→ **TASK DETAILS**
All the data below goes into the copy word for word, but the pictures don't.

(Extracted page text data)
Content starts

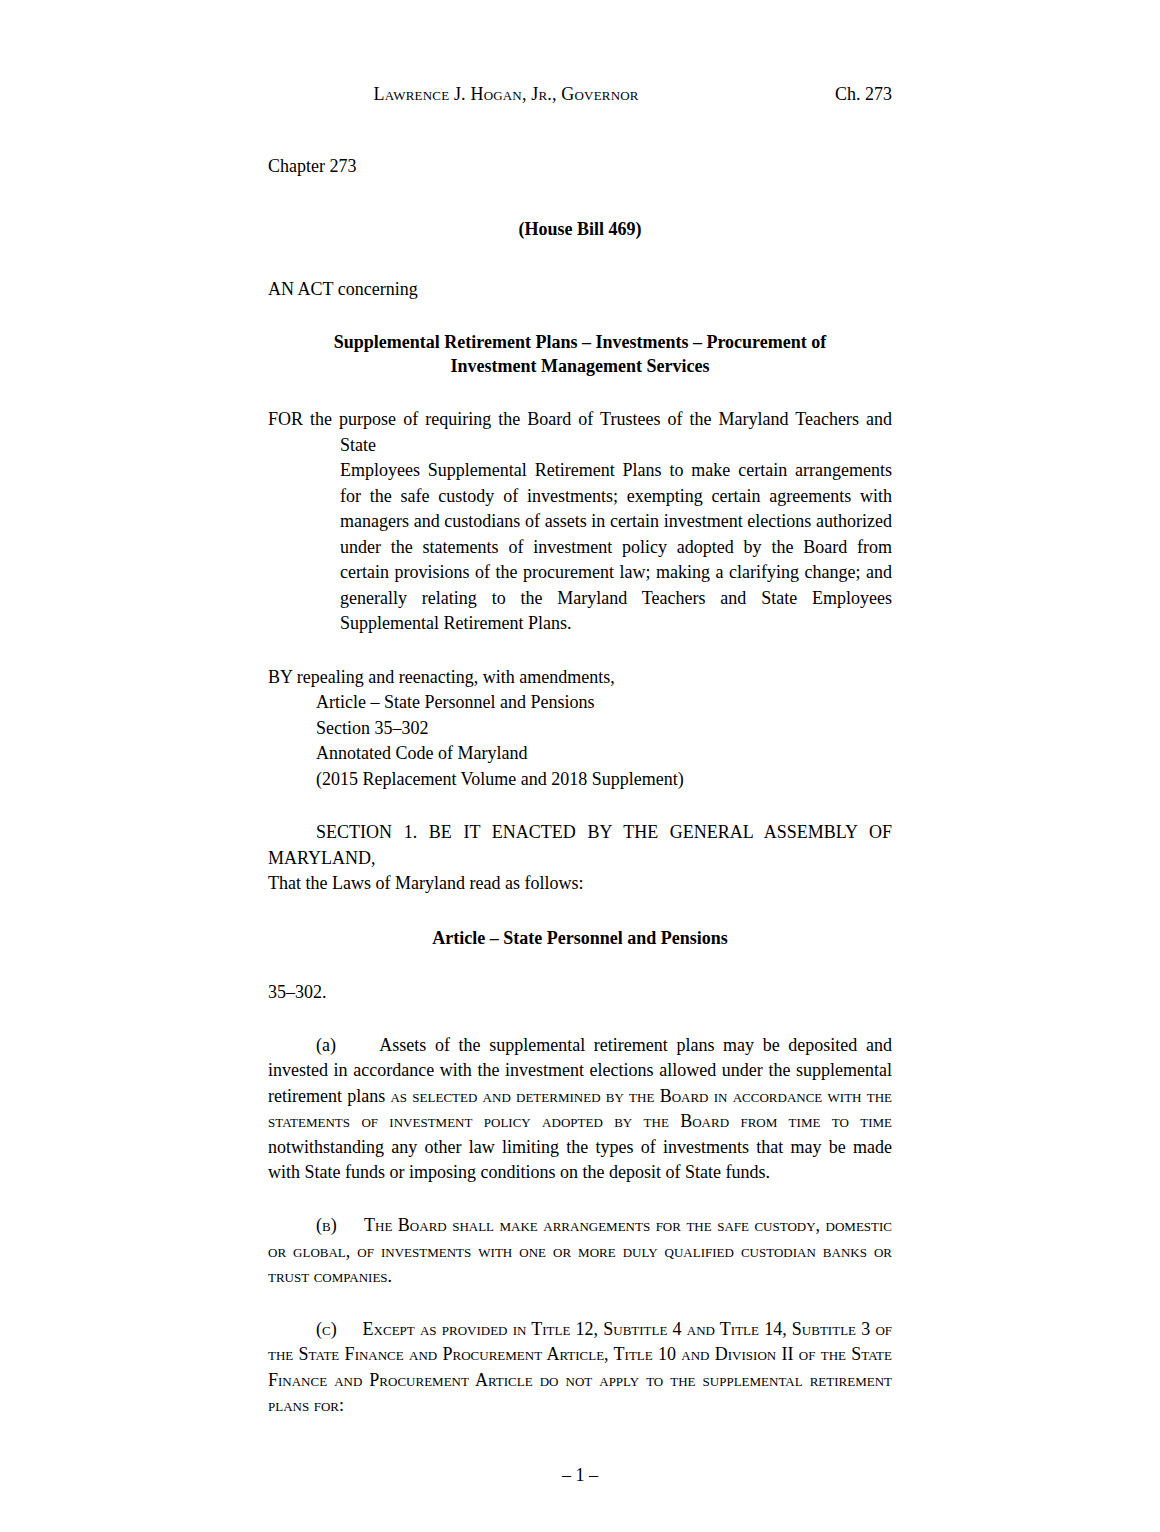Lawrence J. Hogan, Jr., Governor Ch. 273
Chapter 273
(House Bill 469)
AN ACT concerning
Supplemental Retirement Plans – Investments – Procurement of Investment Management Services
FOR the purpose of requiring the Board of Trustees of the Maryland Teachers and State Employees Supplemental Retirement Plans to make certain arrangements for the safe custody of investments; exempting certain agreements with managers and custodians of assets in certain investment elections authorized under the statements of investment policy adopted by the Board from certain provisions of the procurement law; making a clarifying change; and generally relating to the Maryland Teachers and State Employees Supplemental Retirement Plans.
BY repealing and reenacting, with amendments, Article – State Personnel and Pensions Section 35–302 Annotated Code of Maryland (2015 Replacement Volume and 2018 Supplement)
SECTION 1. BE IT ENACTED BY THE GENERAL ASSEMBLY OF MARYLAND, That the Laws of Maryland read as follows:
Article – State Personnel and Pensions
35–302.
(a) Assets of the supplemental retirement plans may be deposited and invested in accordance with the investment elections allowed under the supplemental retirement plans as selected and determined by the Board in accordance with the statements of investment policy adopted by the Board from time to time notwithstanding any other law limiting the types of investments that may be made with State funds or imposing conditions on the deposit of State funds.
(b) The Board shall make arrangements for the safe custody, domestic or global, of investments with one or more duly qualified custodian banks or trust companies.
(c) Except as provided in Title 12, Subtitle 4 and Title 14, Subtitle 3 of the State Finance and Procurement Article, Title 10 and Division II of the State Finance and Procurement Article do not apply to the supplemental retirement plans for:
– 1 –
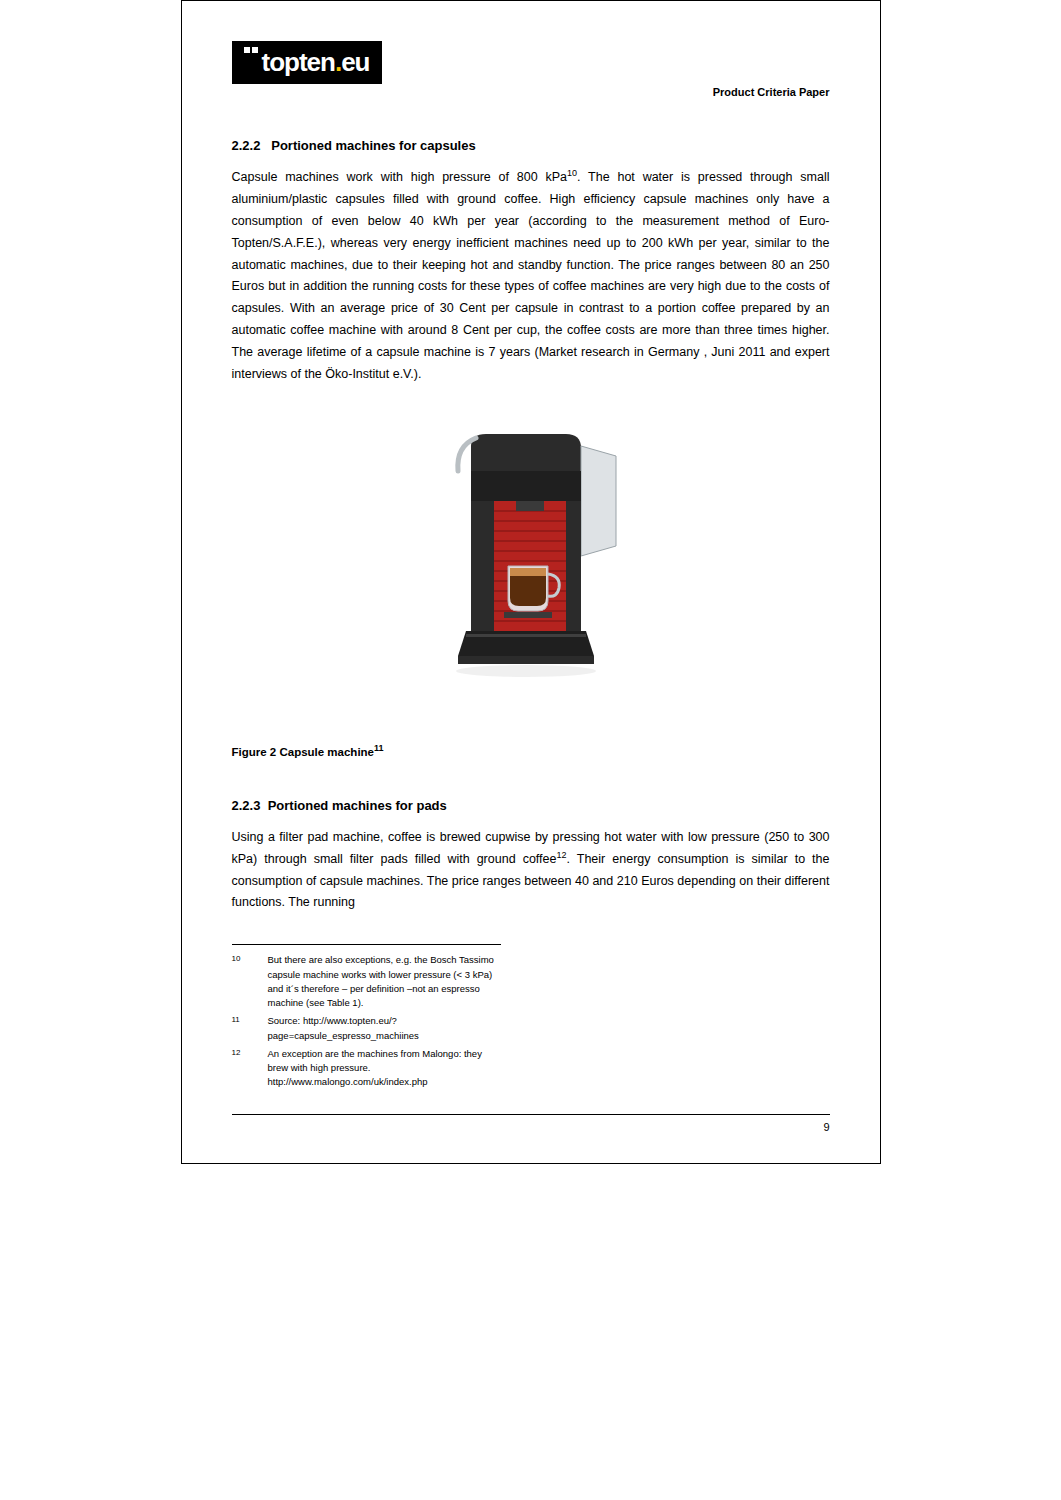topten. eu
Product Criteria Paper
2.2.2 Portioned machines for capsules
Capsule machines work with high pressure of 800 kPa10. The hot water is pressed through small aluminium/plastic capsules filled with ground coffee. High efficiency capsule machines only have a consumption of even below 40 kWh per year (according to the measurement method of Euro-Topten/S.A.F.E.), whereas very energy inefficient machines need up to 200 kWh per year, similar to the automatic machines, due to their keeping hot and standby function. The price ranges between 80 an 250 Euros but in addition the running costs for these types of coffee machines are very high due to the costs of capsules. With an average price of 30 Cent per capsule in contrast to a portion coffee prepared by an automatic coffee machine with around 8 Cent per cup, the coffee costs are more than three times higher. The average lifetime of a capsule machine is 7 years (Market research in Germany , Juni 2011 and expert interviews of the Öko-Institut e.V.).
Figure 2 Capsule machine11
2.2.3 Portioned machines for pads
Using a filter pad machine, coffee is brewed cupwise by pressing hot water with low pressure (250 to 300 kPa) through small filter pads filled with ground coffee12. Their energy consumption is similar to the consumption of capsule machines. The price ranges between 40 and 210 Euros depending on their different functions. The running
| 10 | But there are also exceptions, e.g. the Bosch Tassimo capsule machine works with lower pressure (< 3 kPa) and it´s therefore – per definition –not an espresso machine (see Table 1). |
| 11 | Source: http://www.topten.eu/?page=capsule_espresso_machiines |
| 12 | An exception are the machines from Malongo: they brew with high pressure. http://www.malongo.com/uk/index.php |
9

Content ends

→ **SOLUTION FOR THIS EXERCISE**
Lawrence J. Hogan, Jr., Governor Ch. 273
Chapter 273
(House Bill 469)
AN ACT concerning
Supplemental Retirement Plans – Investments – Procurement of Investment Management Services
FOR the purpose of requiring the Board of Trustees of the Maryland Teachers and State Employees Supplemental Retirement Plans to make certain arrangements for the safe custody of investments; exempting certain agreements with managers and custodians of assets in certain investment elections authorized under the statements of investment policy adopted by the Board from certain provisions of the procurement law; making a clarifying change; and generally relating to the Maryland Teachers and State Employees Supplemental Retirement Plans.
BY repealing and reenacting, with amendments, Article – State Personnel and Pensions Section 35–302 Annotated Code of Maryland (2015 Replacement Volume and 2018 Supplement)
SECTION 1. BE IT ENACTED BY THE GENERAL ASSEMBLY OF MARYLAND, That the Laws of Maryland read as follows:
Article – State Personnel and Pensions
35–302.
(a) Assets of the supplemental retirement plans may be deposited and invested in accordance with the investment elections allowed under the supplemental retirement plans as selected and determined by the Board in accordance with the statements of investment policy adopted by the Board from time to time notwithstanding any other law limiting the types of investments that may be made with State funds or imposing conditions on the deposit of State funds.
(b) The Board shall make arrangements for the safe custody, domestic or global, of investments with one or more duly qualified custodian banks or trust companies.
(c) Except as provided in Title 12, Subtitle 4 and Title 14, Subtitle 3 of the State Finance and Procurement Article, Title 10 and Division II of the State Finance and Procurement Article do not apply to the supplemental retirement plans for:
– 1 –
topten. eu
Product Criteria Paper
2.2.2 Portioned machines for capsules
Capsule machines work with high pressure of 800 kPa10. The hot water is pressed through small aluminium/plastic capsules filled with ground coffee. High efficiency capsule machines only have a consumption of even below 40 kWh per year (according to the measurement method of Euro-Topten/S.A.F.E.), whereas very energy inefficient machines need up to 200 kWh per year, similar to the automatic machines, due to their keeping hot and standby function. The price ranges between 80 an 250 Euros but in addition the running costs for these types of coffee machines are very high due to the costs of capsules. With an average price of 30 Cent per capsule in contrast to a portion coffee prepared by an automatic coffee machine with around 8 Cent per cup, the coffee costs are more than three times higher. The average lifetime of a capsule machine is 7 years (Market research in Germany , Juni 2011 and expert interviews of the Öko-Institut e.V.).
Figure 2 Capsule machine11
2.2.3 Portioned machines for pads
Using a filter pad machine, coffee is brewed cupwise by pressing hot water with low pressure (250 to 300 kPa) through small filter pads filled with ground coffee12. Their energy consumption is similar to the consumption of capsule machines. The price ranges between 40 and 210 Euros depending on their different functions. The running
| 10 | But there are also exceptions, e.g. the Bosch Tassimo capsule machine works with lower pressure (< 3 kPa) and it´s therefore – per definition –not an espresso machine (see Table 1). |
| 11 | Source: http://www.topten.eu/?page=capsule_espresso_machiines |
| 12 | An exception are the machines from Malongo: they brew with high pressure. http://www.malongo.com/uk/index.php |
9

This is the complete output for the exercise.